→ **Data**:
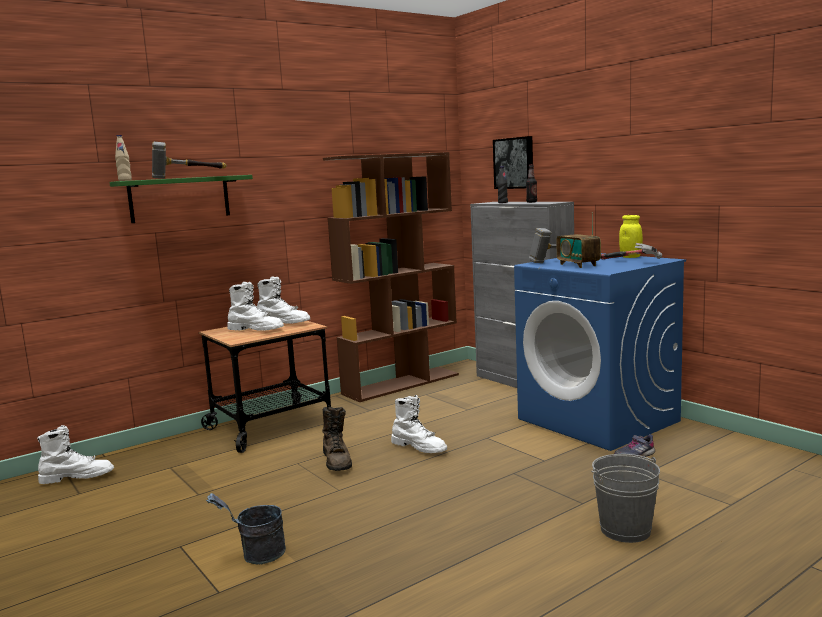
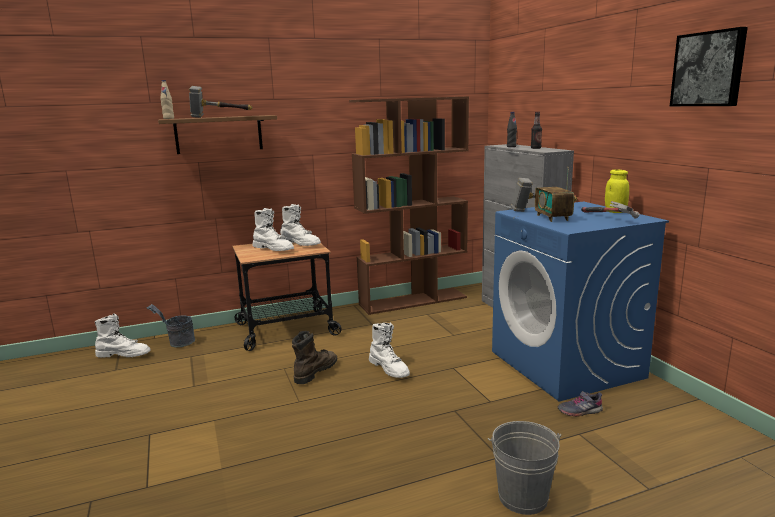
camera: 15 degrees right, 5 degrees up
(180, 199) = (219, 134): green shelf -> brown shelf
(256, 555) = (196, 456): grey bucket -> grey bucket (177, 343)
(337, 461) = (315, 372): brown boot -> brown boot turned 150 degrees counterclockwise
(514, 163) = (529, 108): picture -> picture (708, 69)

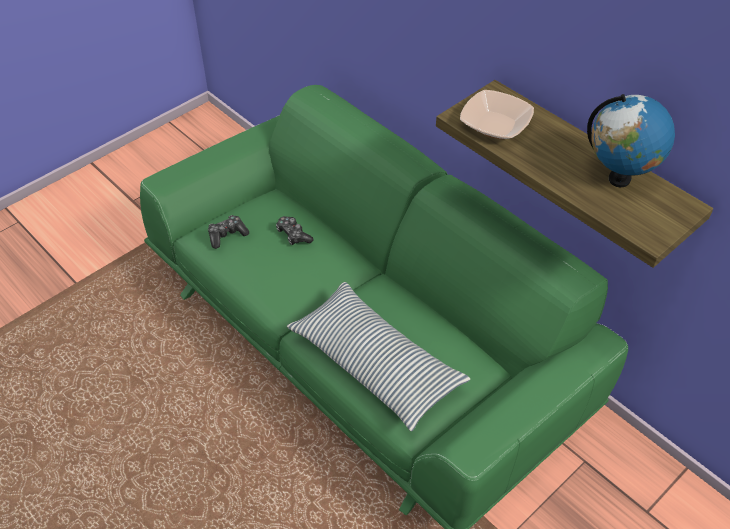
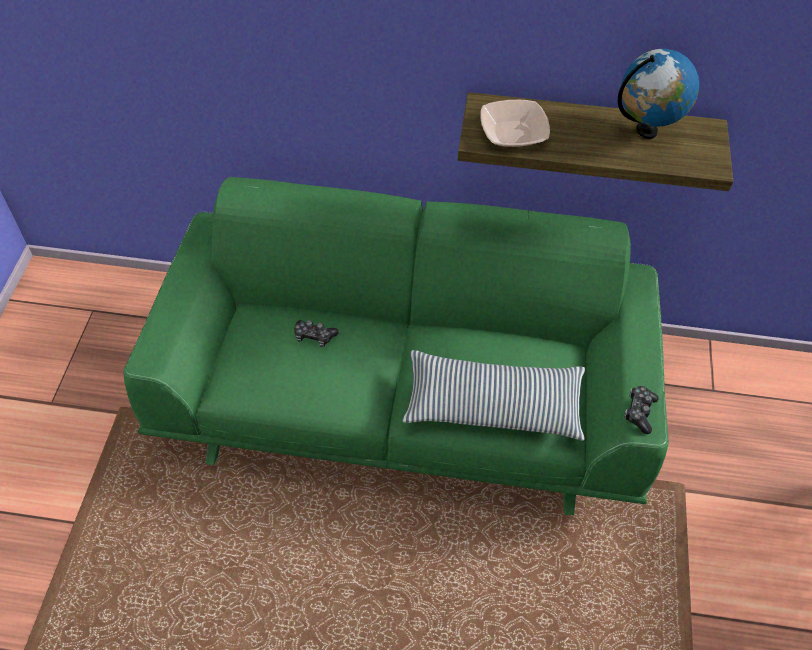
camera: 40 degrees left, 5 degrees up
(227, 235) = (253, 374): game controller -> game controller (639, 412)

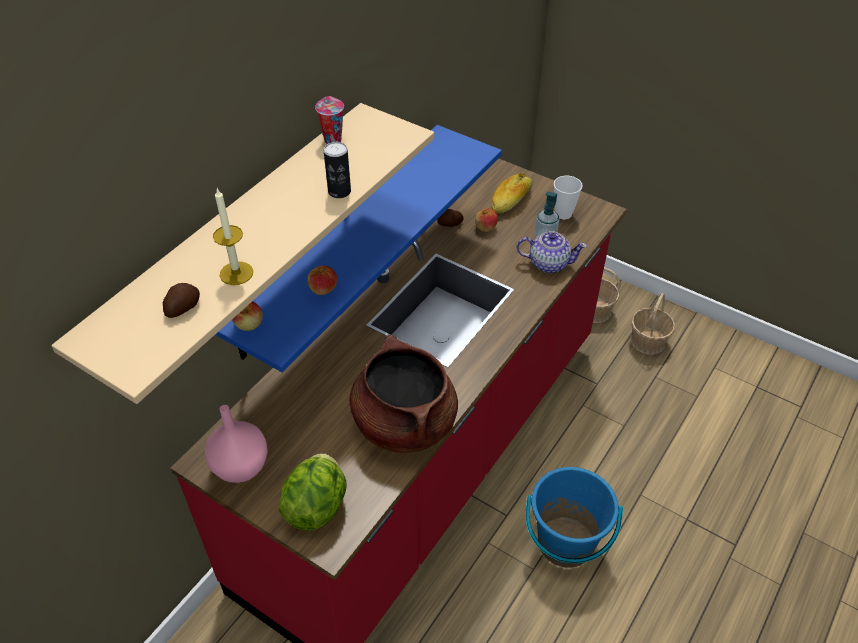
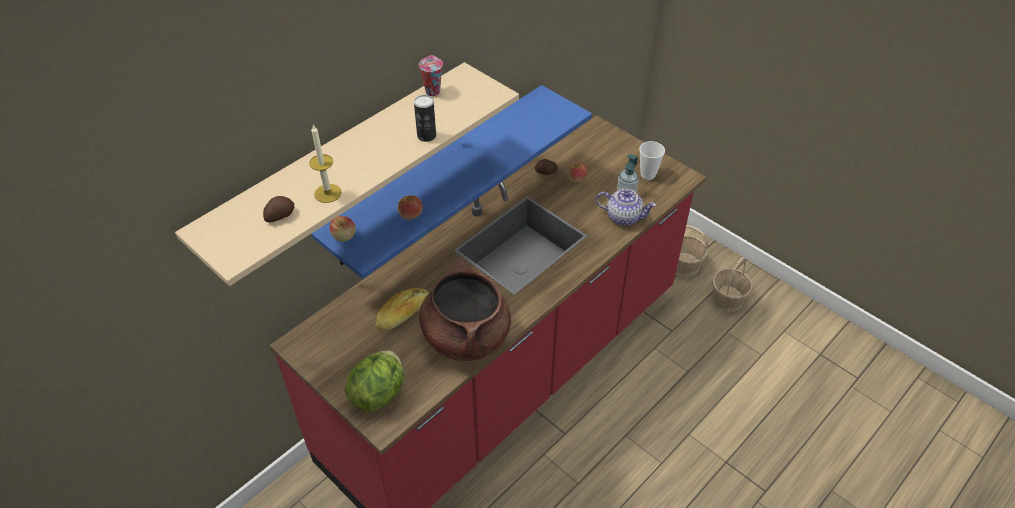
camera: 10 degrees right, 0 degrees up
(239, 467) = (324, 352): pink vase -> none
(511, 200) = (604, 157): bread -> bread (403, 314)
(565, 543) = (611, 465): blue bucket -> none

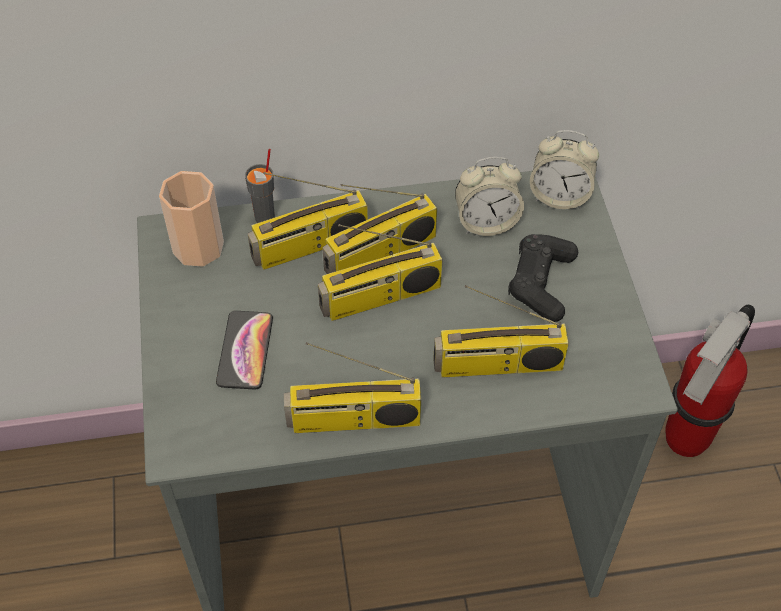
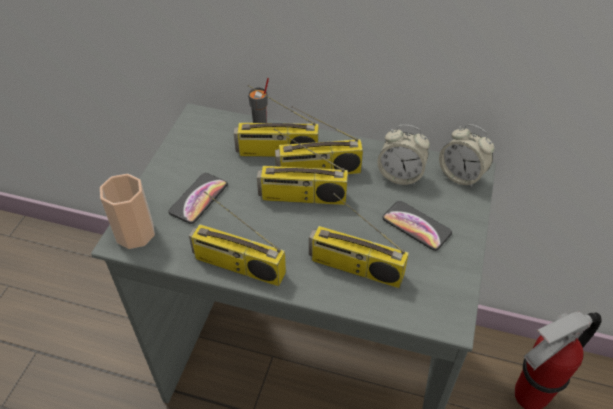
camera: 25 degrees right, 5 degrees down
(198, 247) = (210, 131): cup -> cup (135, 233)
(541, 283) = (416, 226): black game controller -> phone

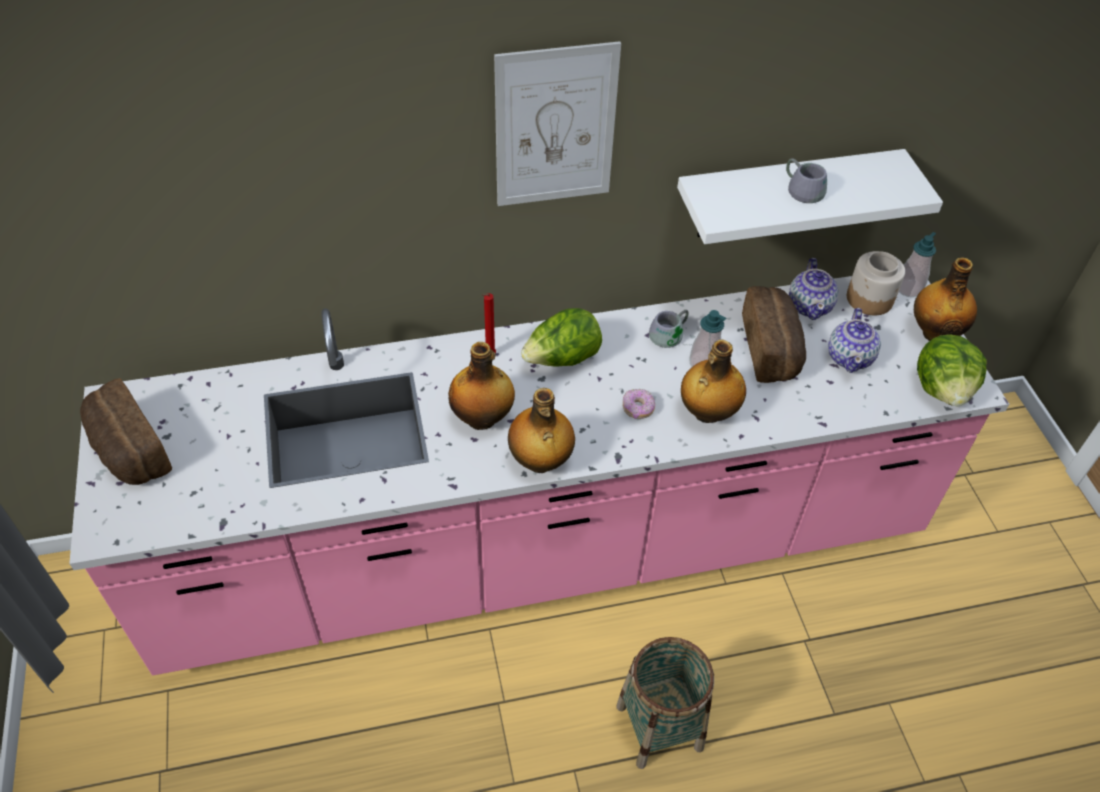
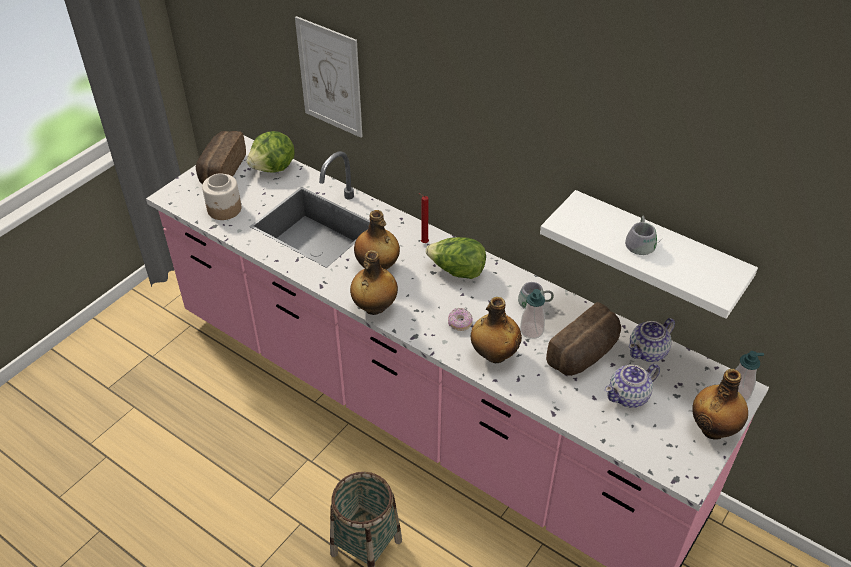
camera: 50 degrees right, 5 degrees down
(555, 127) = (495, 106): picture -> picture (330, 78)
(870, 299) = (697, 378): jar -> jar (224, 209)
(943, 389) = (664, 460): lettuce -> lettuce (274, 168)

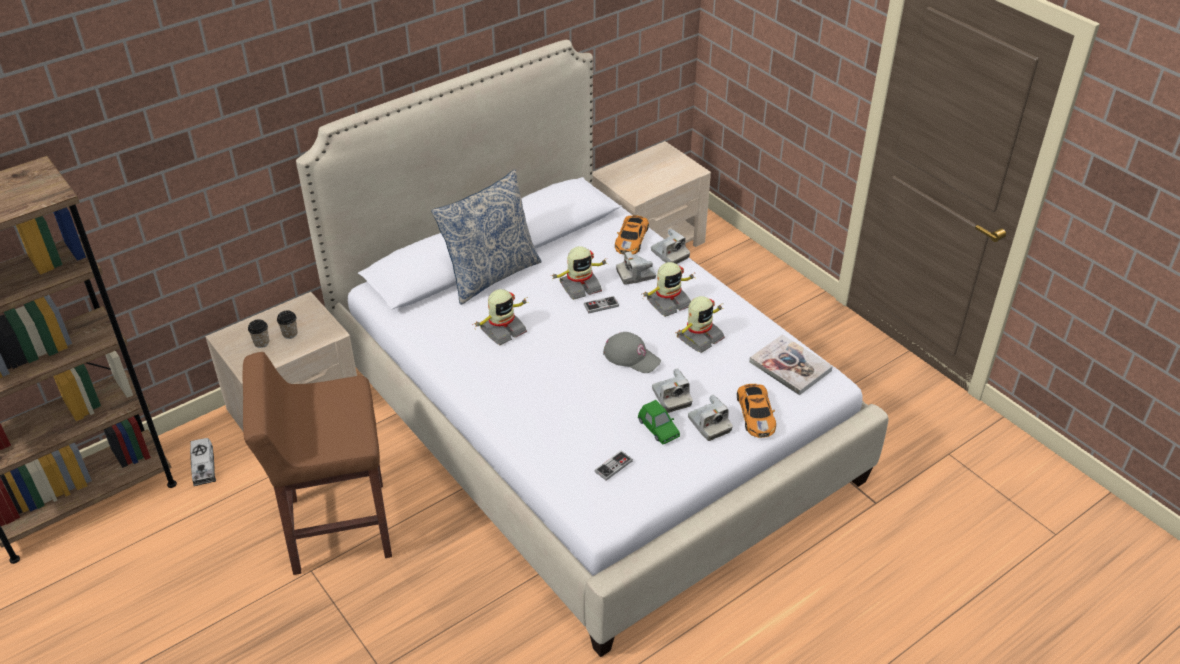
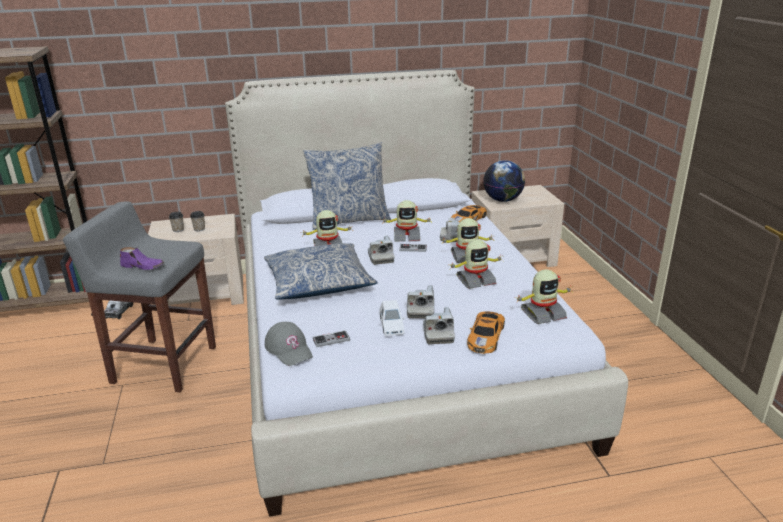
camera: 25 degrees right, 15 degrees down
(336, 436) = (143, 266): none -> purple shoe
(336, 528) = (163, 364): brown stool -> grey stool
(536, 390) = (318, 283): none -> pillow
(632, 357) = (410, 280): grey cap -> grey cap (289, 349)
(637, 182) = (503, 200): none -> globe
(658, 428) = (391, 326): green toy car -> white toy car
(669, 254) = (491, 232): camera -> camera (380, 258)
(790, 366) = (542, 314): book -> toy robot

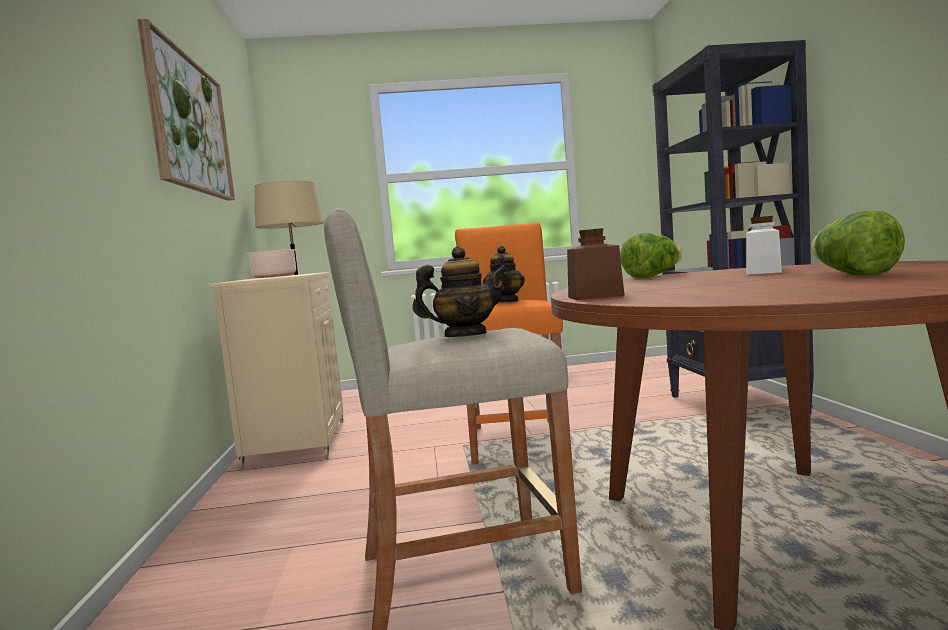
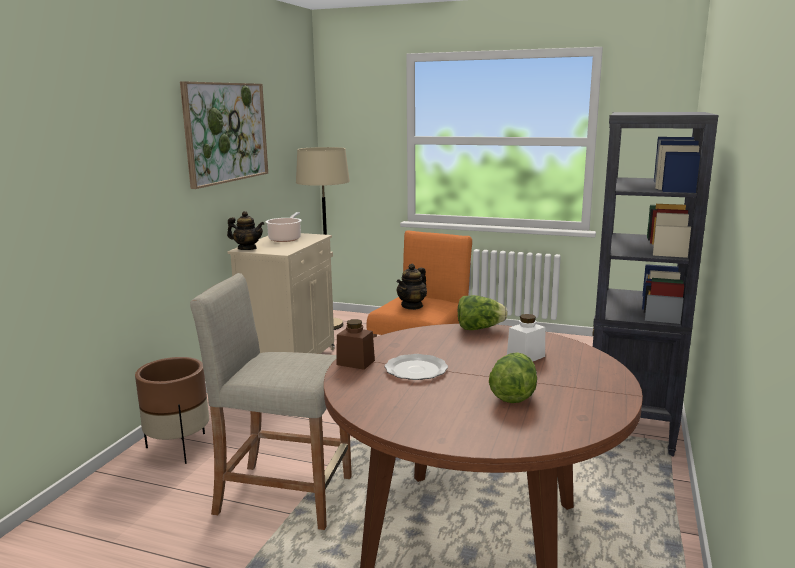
camera: 25 degrees right, 10 degrees up
(216, 571) = (179, 448): none -> brown planter
(465, 335) = (290, 363): teapot -> teapot (247, 249)
(688, 287) = (416, 370): none -> plate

→ **Action item**: Please reproduce the listing exactly from its opening line through the line that contains "(337, 461) = (315, 372): brown", both included, with all pictures omitted.

→ **Result**:
camera: 15 degrees right, 5 degrees up
(180, 199) = (219, 134): green shelf -> brown shelf
(256, 555) = (196, 456): grey bucket -> grey bucket (177, 343)
(337, 461) = (315, 372): brown boot -> brown boot turned 150 degrees counterclockwise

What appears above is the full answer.